The demand for oil and meal does not stop there.
Global palm oil trade has grown to 31.6 million tonnes from 12 million 10 years ago, an increase of 163 percent. Again, China is a big buyer, as is India.
The growth in vegetable oil and meal demand has mostly been a developing world phenomenon, fueled by rising incomes and a desire for a better diet that includes meat. Price is a major factor, so the oilseed demand growth has generally not extended to more expensive canola-rapeseed, whose global trade has been fairly flat over 10 years. Another factor working against canola was a discriminatory tariff system in China and India that favours soybeans over canola.
For a few years in the late 1990s, China was a big canola buyer but then dropped off through most of 2000s. Its absence was filled by increasing imports by Mexico, Pakistan and recently by the United Arab Emirates. China has reappeared as a major buyer this year, expected to take more than two million tonnes.
The growth in vegetable and oilseed demand has made oilseeds generally more lucrative for farmers to grow than wheat and other grains.
That potential for profit helped drive the agricultural expansion in Brazil and Argentina.
But this year South American production is down because of tight money for inputs at seeding time and lack of rain. Also, friction between Argentine farmers and their government have disrupted sales from that country.
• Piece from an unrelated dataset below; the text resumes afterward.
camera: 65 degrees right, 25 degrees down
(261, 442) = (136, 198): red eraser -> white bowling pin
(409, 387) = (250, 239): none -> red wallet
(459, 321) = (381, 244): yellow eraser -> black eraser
The result is that China has bought more of its needs from the United States.
How long will China keep up this pace of purchasing?
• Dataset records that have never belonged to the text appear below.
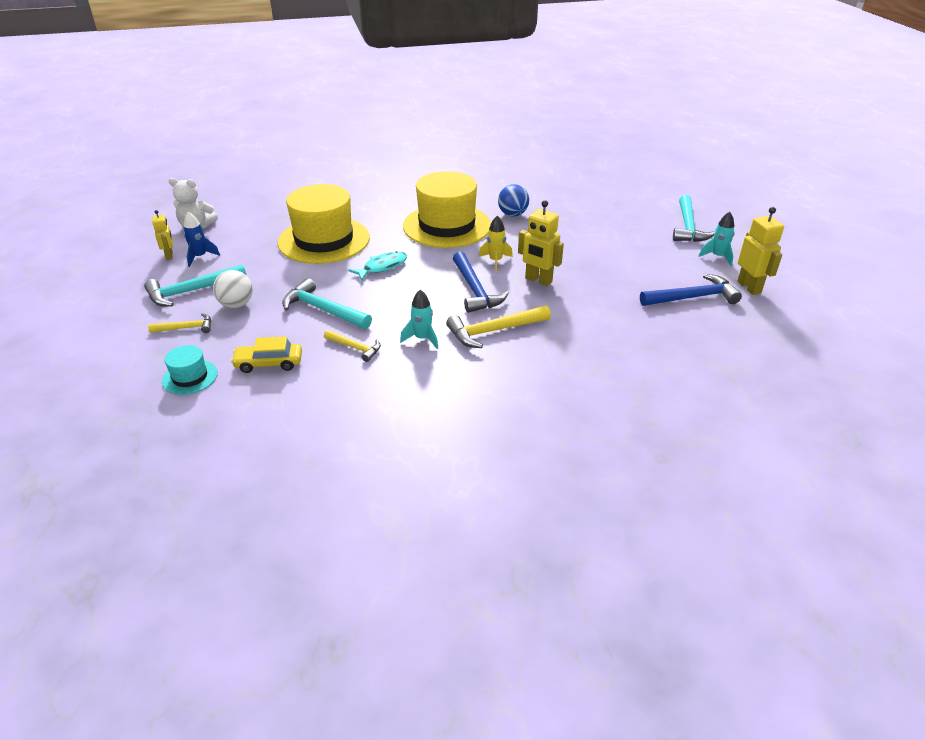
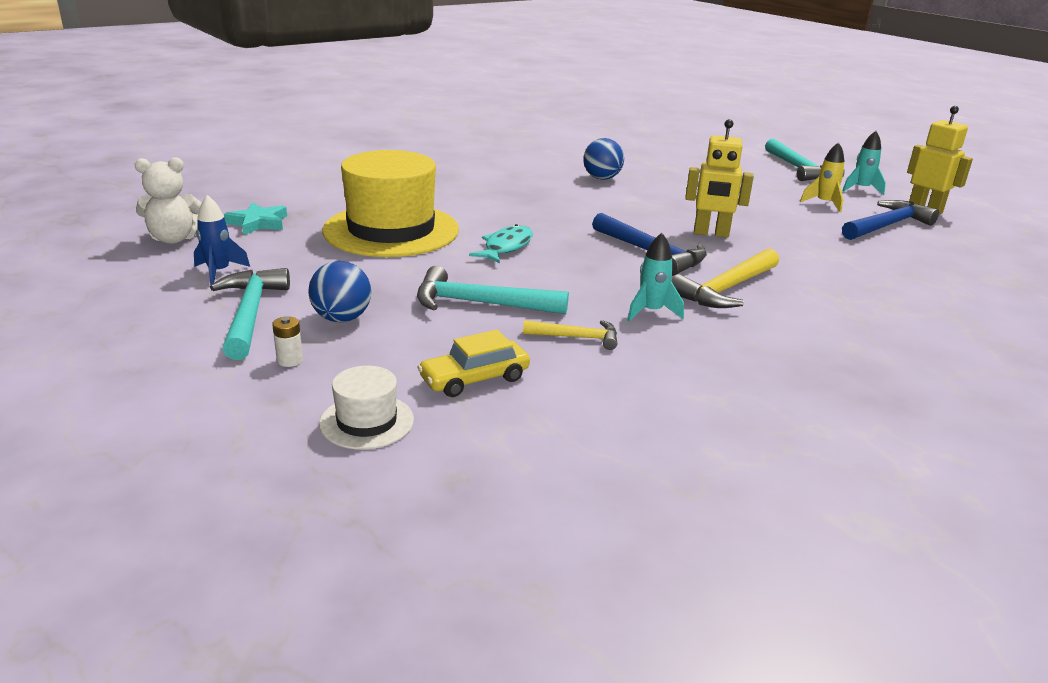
camera: 25 degrees left, 10 degrees down
(169, 255) = (164, 278): yellow robot -> none
(186, 328) = (290, 360): yellow hammer -> white battery
(190, 377) = (367, 421): turquoise hat -> white hat
(192, 291) = (250, 314): turquoise hammer -> turquoise hammer turned 135 degrees clockwise
(236, 304) = (342, 318): white ball -> blue ball
(252, 221) = (258, 223): none -> turquoise star
(447, 226) = (537, 197): yellow hat -> none
(495, 261) = (639, 222): yellow rocket -> yellow rocket (824, 204)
Its voracious demand this year is a little surprising given the slowdown of the Chinese economy, but that has been offset by the government’s program of rebuilding stocks.
Stung by food shortages that caused food prices to soar last year, the government has committed itself to rebuilding stocks that it had allowed to decline.
It is buying domestically grown soybeans at a high set price to support local growers and build stores. But it has not restricted imports, so crushers, many of them foreign owned and located close to ocean ports, are importing cheaper product from the U.S.
The same thing is happening with the Chinese rapeseed crop, leading to strong canola imports from Canada.
Officials in Beijing are wondering how long to continue the stock-building policy, but are unsure how much grain is in storehouses.
To determine stocks, the government is now auditing storage facilities.
Companies that store grain get paid to hold it and so are enticed to overstate the amount of grain they carry. There were two scandals last year where storage companies were found to have sold all their grain but still collected storage fees.
The UN Food and Agriculture Organization advises having food stocks equal to 17 to 18 percent of a country’s annual consumption as a safe minimum.
Yuan Longping, China’s most renowned agriculturalist, was quoted at www.chinadaily.com this weekend as saying the country should have more, perhaps a third to a half of annual consumption in storage.